An ongoing virus has made us all intrigued and worried, and it is none other than the Monkeypox virus. It was considered to be a rare disease caused by an infection due to the Monkeypox virus. Now on a consistent rise, the zoonosis human Monkeypox (MPX) was originated way back in the year 1958 when two outbreaks of a pox-like disease were observed in some monkey colonies kept for research, hence the name ‘Monkeypox.’ Monkeypox virus belongs to an Orthopoxvirus genus in Poxviridae family. The same genus also includes other viruses causing similar diseases, namely cowpox virus, variola virus (cause of smallpox), and vaccinia virus (used in the smallpox vaccine).

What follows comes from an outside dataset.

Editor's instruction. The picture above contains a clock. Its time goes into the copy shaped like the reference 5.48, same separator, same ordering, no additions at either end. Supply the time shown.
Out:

In the year 1970, the very first case of monkeypox occurred in the Democratic Republic of Congo during a time when escalated efforts were being made to eradicate smallpox. Since that incident, time and again, monkeypox has been reported to exist in humans in many central and western African countries, including Cameroon, Cote d’Ivoire, Central African Republic, Liberia, Gabon, Republic of the Congo, Nigeria, and Sierra Leone. Monkeypox cases were observed outside of Africa as well; they were linked to international travel or imported animals, including cases in Israel, Singapore, the United States, and the United Kingdom. Monkeypox’s natural reservoir seems to be unknown till now, but evidently, African rodents and non-human primates (like monkeys) supposedly harbor the virus and are the cause of Monkeypox infection in people. 

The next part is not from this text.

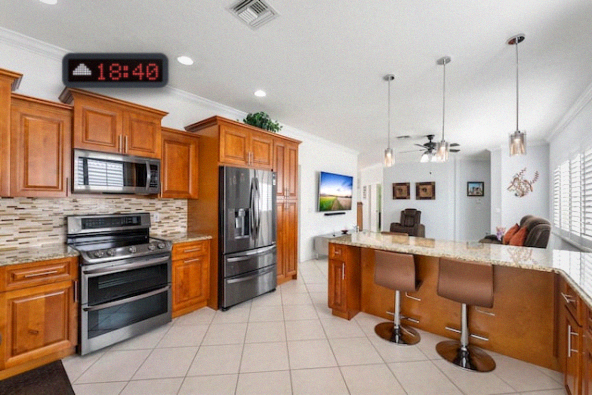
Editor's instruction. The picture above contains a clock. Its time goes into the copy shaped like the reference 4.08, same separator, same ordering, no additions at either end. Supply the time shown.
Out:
18.40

Monkeypox symptoms are similar to smallpox, but they are milder in occurrence. Monkeypox usually starts with headache, slight fever, muscle aches, backache, chills, and exhaustion. The different factor used for Monkeypox characterization is that it causes the lymph nodes to swell (lymphadenopathy), whereas, in the case of smallpox, no swelling takes place. The monkeypox incubation time period is usually 7–14 days but can also lie between 5–21 days after infection. After the Monkeypox infection takes place, within a span of 2–3 days, or sometimes longer when the fever appears, patients start developing rashes on the face (most commonly) and start spreading to different parts of the body. Monkeypox virus illness typically lasts for 2–4 weeks. Monkeypox diagnosis can be made through the characteristic skin lesions exclusive to the disease. In the laboratory, histopathology, virus isolation test, and Polymerase chain reaction (PCR) tests are proven to be successful in monkeypox diagnosis in tissues. Fortunately, the monkeypox mortality rate is low, between 1–10%, and in some studies, it is observed that it is particularly low with the current strain.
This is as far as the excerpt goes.